The release of the information occurred Thursday, according to a statement from the state bar, with the exam taking place July 30 and 31.

The State Bar of California admitted Saturday that it “inadvertently” provided deans of law schools throughout the state with information pertaining to an upcoming bar exam. In an email sent to applicants for the July 2019 California Bar Examination, the state bar says the deans were given a list of the “subject matter topics” that are to be part of the July 2019 exam essay questions and performance test. The release of the information occurred Thursday, according to a statement from the state bar, with the exam taking place July 30 and 31.

Some state bar applicants are outraged over the release. 

“Examinees are reeling over this news,” said applicant Larisa Buchanan. "It creates an environment of uncertainty and questioning and we don't trust the process any more.

You are broadly studying every point of law within 13 subjects, but people given the key to the universe only have to study five." 

The email to applicants (seen below) was signed by the state bar’s Chief of Programs Donna S. Hershkowitz and goes on to say that out of an abundance of caution and fairness they were providing the same information to everyone preparing to take the exam.  

Credit: The State Bar of California

The timeline of what happened according to the bar is this: On Thursday, an email was sent to deans of California law schools, it contained the five topics that will be the focus of this week's exam. The bar says it realized the mistake Saturday and released the topics to everyone ahead of Wednesday's exam. 

Buchanan is an out-of-state applicant and says some in-state student may have received a two-day head start on studying. 

"This is something where we cut out family, friends, kids - you're sequestered studying," she said. "To have it cut from 13 to five is like literally the key to the Cal bar universe." 

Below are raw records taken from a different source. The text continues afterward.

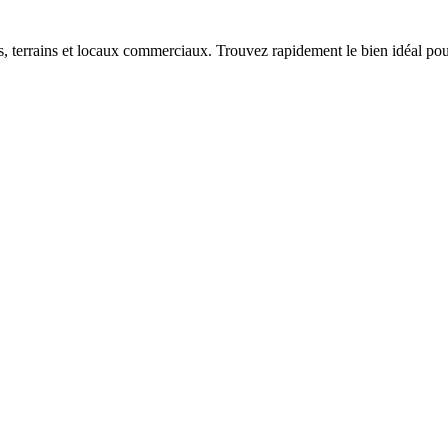
terrains et locaux commerciaux. Trouvez rapidement le bien idéal pour 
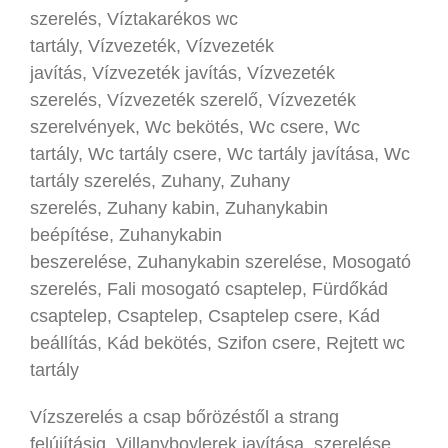
szerelés, Víztakarékos wc
tartály, Vízvezeték, Vízvezeték
javítás, Vízvezeték javítás, Vízvezeték
szerelés, Vízvezeték szerelő, Vízvezeték
szerelvények, Wc bekötés, Wc csere, Wc
tartály, Wc tartály csere, Wc tartály javítása, Wc
tartály szerelés, Zuhany, Zuhany
szerelés, Zuhany kabin, Zuhanykabin
beépítése, Zuhanykabin
beszerelése, Zuhanykabin szerelése, Mosogató
szerelés, Fali mosogató csaptelep, Fürdőkád
csaptelep, Csaptelep, Csaptelep csere, Kád
beállítás, Kád bekötés, Szifon csere, Rejtett wc
tartály
Vízszerelés a csap bőrözéstől a strang
felújításig. Villanyboylerek javítása, szerelése,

The bar explained why the email with topic went out issuing the following statement: 

“On Saturday, July 27, we became aware that the State Bar inadvertently prematurely provided deans of several California law schools a list of the general subject matter topics contained in the July 2019 California Bar Examination essay questions and performance test. This was in a routine invitation to observe a grading session – the invitation typically goes out after the completion of the exam. The release occurred on Thursday, July 25; the exam takes place July 30 and 31. We have no evidence the information was shared with students. However, out of an abundance of caution and fairness, and in an attempt to level the playing field should any applicants have had access to the information contained in the memo, on Saturday evening, we emailed the same information, verbatim, to all those preparing to take the examination. We apologize for the error. We will post answers to frequent questions from applicants in the Admissions section of the website as soon as possible.” 

The California bar exam is regarded as one of the toughest tests in the nation. Last February, less than 28% of applicants passed - a record low. Buchanan said she wonder if some are trying to get the upper hand. 

"I think we need a comprehensive investigation into Cal bar practices," she said. 

The state bar says it sent all applicants verbatim what was sent to the deans and there are no plans to cancel or postpone the exam.

"I don't think you can postpone it. I don't think you can cancel it," said Buchanan. "I think a remedy is to give money back perhaps for taking and registering for the the exam." 

It is $883 to register and take the exam. Prep companies charge between $5,000 - $12,000. Buchanan says she spent $20,000 on a private tutor.

Several entities also spoke out about the leak. Tammi Rice, Vice President of Kaplan Bar Review released the following statement with advice for bar applicants.  

“This leak represents an unprecedented situation for a widely taken bar exam and while there are still questions to be answered about how this happened, right now students’ only concern should be their final days of review. The good news for exam takers is that it eliminates about a dozen possible essay topics, so they know exactly which essay topics to focus on and which to ignore in their last days of preparation. This gives them the opportunity to hone their skills in the lead up to Test Day. We advise students to remain focused on their prep and to not let this throw them off their game. For all the students who have been studying hard for the bar exam: they’ve got this.”